Le fait qu’on se soit laissé berner pour accepter que cette Constitution soit abrogée et qu’elle soit remplacée par celle de 2014 ne nous honore pas. La Constitution de 2014 est nulle et non avenue : elle a visé à effacer la mémoire de notre histoire et de notre identité, et a été le moyen par lequel les frères musulmans ont usurpé le pouvoir en adoptant un régime parlementaire seul capable de garantir leur mainmise sur le pouvoir. En l’absence en leur sein d’un leader capable d’assumer l’exercice du pouvoir exécutif, ce régime leur a permis de gouverner le pays par le biais de coalitions gouvernementales, ce qui leur a permis à chaque fois de rejeter la responsabilité de leur échec sur leurs partenaires.

Les pères fondateurs de notre République ont vu juste quand ils ont opté pour un régime présidentiel dans lequel le pouvoir exécutif est confié à un président élu, dont les prérogatives sont tempérées par des contre-pouvoirs institutionnels et conditionnées par l’alternance démocratique. Ils ont compris que sans être la panacée, un tel régime était seul à même de permettre la mise en œuvre d’une stratégie de développement qui assure la prospérité au plus grand nombre et offre à tous la possibilité d’une vie digne. Ils ont compris que le stade de développement économique de notre pays nécessite des politiques de très long-terme qui soient adossées à des perspectives de développement décennales dans lesquelles les grandes priorités de l’Etat et les principaux axes de son intervention sont déterminés. Dans des économies de marché en voie de développement, des coalitions gouvernementales faibles et instables ont peu de chance de pouvoir diriger, guider et contrôler, de façon efficace, le marché.    

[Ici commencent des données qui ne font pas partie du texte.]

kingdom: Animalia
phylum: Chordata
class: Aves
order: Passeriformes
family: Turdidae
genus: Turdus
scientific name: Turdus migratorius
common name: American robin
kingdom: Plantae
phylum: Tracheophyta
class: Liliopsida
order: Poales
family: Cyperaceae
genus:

Le tapage médiatique autour de la Constitution de 2014 a pu faire croire à certains que cette Constitution élargit le champ des libertés individuelles et civiles. Il n’en est rien. Le verbiage de ses 28 articles sur les droits et les libertés n’ajoute rien par rapport à ce qui a été énoncé de façon élégante et concise dans les 12 articles de la Constitution de 1959 sur la question. En fait elle a éliminé un article important de la Constitution de 1959 sur l’exigence que nul parti politique ne s’appuie « dans ses principes, objectifs, activité, ou programmes sur une religion, une langue, une race, un sexe ou une région. »
De grâce, la faillite et la famine guettent notre pays et ceux qui vont en souffrir seront les plus démunis parmi nous. Sans plus tarder et sans plus tergiverser et polémiquer, prêtons serment à nouveau à la Constitution de 1959 et élisons un nouveau Président et une nouvelle chambre des députés(4).  Puis, donnons aux nouveaux élus l’ordre de s’occuper d’abord et avant tout de l’économie. Une fois qu’on aura réussi à remettre l’économie sur pieds et à lui insuffler une nouvelle vie, nous pourrons réfléchir de nouveau à faire avancer l’agenda du développement politique. Il n’y aurait pas meilleur moyen de commencer à le faire que d’élargir de façon effective le champ des libertés en affirmant le droit de tous les enfants Tunisiens à la même éducation de qualité.  Ce droit doit être affirmé avant tout autre droit car seul lui peut garantir les conditions nécessaires à l’exercice de tous les autres droits. Il n’y a point de liberté sans capacité d’action, et point de capacité d’action sans une éducation de qualité. 

Rakia Moalla - Fetini

(1) Voir ma lettre ouverte aux représentants de la communauté internationale, publiée sur les colonnes de ce journal le 12/8/2021.
https://www.leaders.com.tn/uploads/FCK_files/Lettre%20Ouverte%20aux%20Repre%CC%81sentants%20de%20la%20Communaute%CC%81%20Internationale.pdf

(2) Voir même lettre ci-dessus.

(3) vieillie à mesure que la vénération du peuple American pour elle augmente.

(4) La chambre des conseillers pourra suivre dans un deuxième temps.